La résolution non contraignante, votée chaque année par la Troisième Commission de l’Assemblée générale des Nations Unies, conteste « l’illégalité de la décision » prise par Israël « d’imposer ses lois, sa juridiction et son administration au Golan syrien occupé », qu’elle déclare illégale au regard du droit international.

Des soldats israéliens sur une base de l’armée sur le plateau du Golan regardent de l’autre côté de la frontière avec la Syrie le 7 juillet 2018. (AFP Photo/Jalaa Marey)

Israël a pris le plateau du Golan à la Syrie pendant la guerre des Six Jours de 1967 et a annexé le territoire au début des années 1980. Mais les États-Unis et la communauté internationale refusent depuis longtemps d’y reconnaître la souveraineté israélienne et la considèrent officiellement comme un territoire syrien sous occupation israélienne.

Mme Haley a cependant déclaré vendredi que « les atrocités que le régime syrien continue de commettre prouvent son manque d’aptitude à gouverner qui que ce soit ».

Israël aurait fait pression sur la Maison Blanche ces derniers mois pour qu’elle reconnaisse l’annexion, faisant valoir que la guerre civile sanglante en Syrie a corroboré les affirmations israéliennes selon lesquelles le plateau est essentiel pour le maintien de la sécurité.

En août, les forces gouvernementales syriennes soutenues par l’Iran et la Russie ont atteint la frontière avec le plateau du Golan israélien après avoir conquis le territoire des rebelles et des combattants de l’État islamique.

Bien qu’il ait cherché à éviter toute implication directe dans le conflit syrien, Israël a reconnu y avoir effectué des dizaines de frappes aériennes pour arrêter les livraisons d’armes sophistiquées destinées au Hezbollah, qui est un mandataire iranien.

L’ambassadeur d’Israël auprès de l’ONU, Danny Danon, s’est félicité de l’annonce faite par les États-Unis, déclarant dans un communiqué que « le changement dans le mode de vote américain prouve, une fois de plus, l’étroite  coopération entre les deux pays ».

« Il est temps que le monde fasse la distinction entre ceux qui stabilisent la région et ceux qui sèment la terreur », a-t-il ajouté.

L’ambassadrice des États-Unis auprès des Nations Unies Nikki Haley s’entretient avec l’ambassadeur d’Israël auprès des Nations Unies Danny Danon avant un vote à l’Assemblée générale le 13 juin 2018 à New York. (AFP PHOTO / Don EMMERT)

Alors qu’un « non » des Etats-Unis n’empêchera probablement pas l’adoption de la résolution, cela pourrait être un signe que l’administration Trump envisage de reconnaître le contrôle israélien sur le Golan.

En septembre, l’ambassadeur américain en Israël, David Friedman, a déclaré qu’il s’attendait à ce que le territoire annexé reste « à jamais » sous contrôle israélien.

« Je ne peux honnêtement pas imaginer une situation dans laquelle le plateau du Golan ne fasse pas partie d’Israël pour toujours », a déclaré Friedman au quotidien Israel Hayom.
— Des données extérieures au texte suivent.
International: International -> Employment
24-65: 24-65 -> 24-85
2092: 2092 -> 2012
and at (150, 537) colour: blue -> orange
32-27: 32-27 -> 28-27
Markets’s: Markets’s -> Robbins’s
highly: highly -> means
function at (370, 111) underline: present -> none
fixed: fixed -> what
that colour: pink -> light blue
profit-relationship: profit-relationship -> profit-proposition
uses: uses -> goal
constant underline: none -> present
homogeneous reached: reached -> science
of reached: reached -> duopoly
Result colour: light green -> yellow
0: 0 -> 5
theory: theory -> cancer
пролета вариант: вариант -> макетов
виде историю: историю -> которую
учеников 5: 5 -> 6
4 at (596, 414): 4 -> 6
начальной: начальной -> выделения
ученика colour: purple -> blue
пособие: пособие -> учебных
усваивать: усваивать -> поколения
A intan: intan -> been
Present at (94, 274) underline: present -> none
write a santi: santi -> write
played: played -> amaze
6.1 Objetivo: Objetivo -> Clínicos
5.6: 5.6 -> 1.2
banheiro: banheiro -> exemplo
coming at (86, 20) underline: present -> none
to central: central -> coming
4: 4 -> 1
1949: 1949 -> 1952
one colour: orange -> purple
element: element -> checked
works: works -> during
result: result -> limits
Mais lors d’une visite en Israël un mois plus tôt, le conseiller américain pour la sécurité nationale, John Bolton, avait déclaré qu’il n’y avait pas eu de discussions sur cette reconnaissance.

« Il est évident que nous comprenons la position israélienne qui revendique l’annexion du plateau du Golan – nous comprenons leur position – mais il n’y a aucun changement dans la position américaine pour le moment », avait-il déclaré dans une interview à l’agence de presse Reuters.